Q218 Mr Cummings: Do you believe that
the Pathfinders in Hull and Stoke should concentrate on managing
decline in these towns?
Lord Rooker: I am not commenting
on Hull, I have never been there. The prospectus has not been
approved at the present time, although it is ready for approval
so there is good news that they will be joining the other eight
Pathfinders that are up and running. As for Stoke, Stoke has got
some particular problems. It lost its steel and coal industries
all during the period of a decade and the potteries have not been
doing too well in terms of the mass production side of it and,
of course, there is a very strange history in the way the housing
was provided for all the workers in one area. The managers, the
overseers and everybody else obviously cleared off, or were never
there in the first place, and they ended up with this incredibly
monotone structure of housing which we are trying to deal with
in a different economic situation. We are not abandoning the towns
that make up Stoke but it is true that there will have to be some
radical action there.
Q219 Mr Cummings: Do you not equate that
a managed decline in the area can certainly be of benefit to the
area in certain instances where the economic base has been so
eroded that there is not any possibility of it being revitalised?

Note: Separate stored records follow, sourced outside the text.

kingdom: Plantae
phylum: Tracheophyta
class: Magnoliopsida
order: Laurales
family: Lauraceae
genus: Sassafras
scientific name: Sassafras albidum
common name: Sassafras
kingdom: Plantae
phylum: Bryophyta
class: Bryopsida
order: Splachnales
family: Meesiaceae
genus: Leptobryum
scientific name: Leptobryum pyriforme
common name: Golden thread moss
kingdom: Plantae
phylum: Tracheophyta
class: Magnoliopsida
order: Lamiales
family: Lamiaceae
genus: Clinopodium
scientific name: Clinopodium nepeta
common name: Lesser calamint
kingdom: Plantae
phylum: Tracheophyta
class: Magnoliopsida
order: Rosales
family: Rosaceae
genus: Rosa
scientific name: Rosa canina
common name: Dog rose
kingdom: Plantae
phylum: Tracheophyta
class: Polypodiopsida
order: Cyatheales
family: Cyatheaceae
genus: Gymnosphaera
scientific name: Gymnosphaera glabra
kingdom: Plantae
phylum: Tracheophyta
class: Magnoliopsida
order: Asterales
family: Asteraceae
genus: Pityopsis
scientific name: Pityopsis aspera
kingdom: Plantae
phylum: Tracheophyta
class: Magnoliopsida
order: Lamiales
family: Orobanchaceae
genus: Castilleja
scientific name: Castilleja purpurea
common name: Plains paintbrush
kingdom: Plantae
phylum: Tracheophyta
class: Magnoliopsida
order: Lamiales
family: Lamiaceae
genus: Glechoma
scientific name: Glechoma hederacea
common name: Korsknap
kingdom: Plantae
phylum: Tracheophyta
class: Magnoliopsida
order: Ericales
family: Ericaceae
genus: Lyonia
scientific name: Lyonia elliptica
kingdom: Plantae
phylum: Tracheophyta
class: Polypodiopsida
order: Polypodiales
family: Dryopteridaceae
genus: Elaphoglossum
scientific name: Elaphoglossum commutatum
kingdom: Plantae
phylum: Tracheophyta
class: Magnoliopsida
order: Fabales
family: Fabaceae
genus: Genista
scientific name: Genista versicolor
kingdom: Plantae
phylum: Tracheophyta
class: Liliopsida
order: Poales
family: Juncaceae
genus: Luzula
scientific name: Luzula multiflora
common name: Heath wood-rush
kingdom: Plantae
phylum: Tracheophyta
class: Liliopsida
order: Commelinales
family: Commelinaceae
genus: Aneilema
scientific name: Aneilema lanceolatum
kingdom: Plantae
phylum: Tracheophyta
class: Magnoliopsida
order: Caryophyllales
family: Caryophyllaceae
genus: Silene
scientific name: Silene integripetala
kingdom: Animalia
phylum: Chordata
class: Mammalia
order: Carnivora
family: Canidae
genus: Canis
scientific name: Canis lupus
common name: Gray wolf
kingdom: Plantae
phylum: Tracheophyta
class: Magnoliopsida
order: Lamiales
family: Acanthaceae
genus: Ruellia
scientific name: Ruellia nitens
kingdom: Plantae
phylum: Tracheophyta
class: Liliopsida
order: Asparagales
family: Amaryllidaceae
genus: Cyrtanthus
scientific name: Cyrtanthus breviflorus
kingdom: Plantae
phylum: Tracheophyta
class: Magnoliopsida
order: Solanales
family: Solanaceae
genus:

Lord Rooker: I will give you an
example as to why I reject that as a proposition. When I was on
a visit quite a while ago to one of the Pathfinders, maybe 18
months ago, before they got their prospectus money, they said
to me, "We are not using the language of decline in our prospectus
or our attitude, we are using the language of growth. We are going
to grow this area. We are going to make people want to live here,
be proud to work here and be part of the community. We are not
going to use the language of decline, abandonment and all that
goes with it. It does mean we will have to take dwellings out
for various reasons but the language is going to be growth. We
are going to grow this community and make it sustainable and viable".
That is an attitude I have found when I have visited Pathfinders
that permeates the others as well. I accept that there has got
to be some radical surgery in some of these Pathfinders.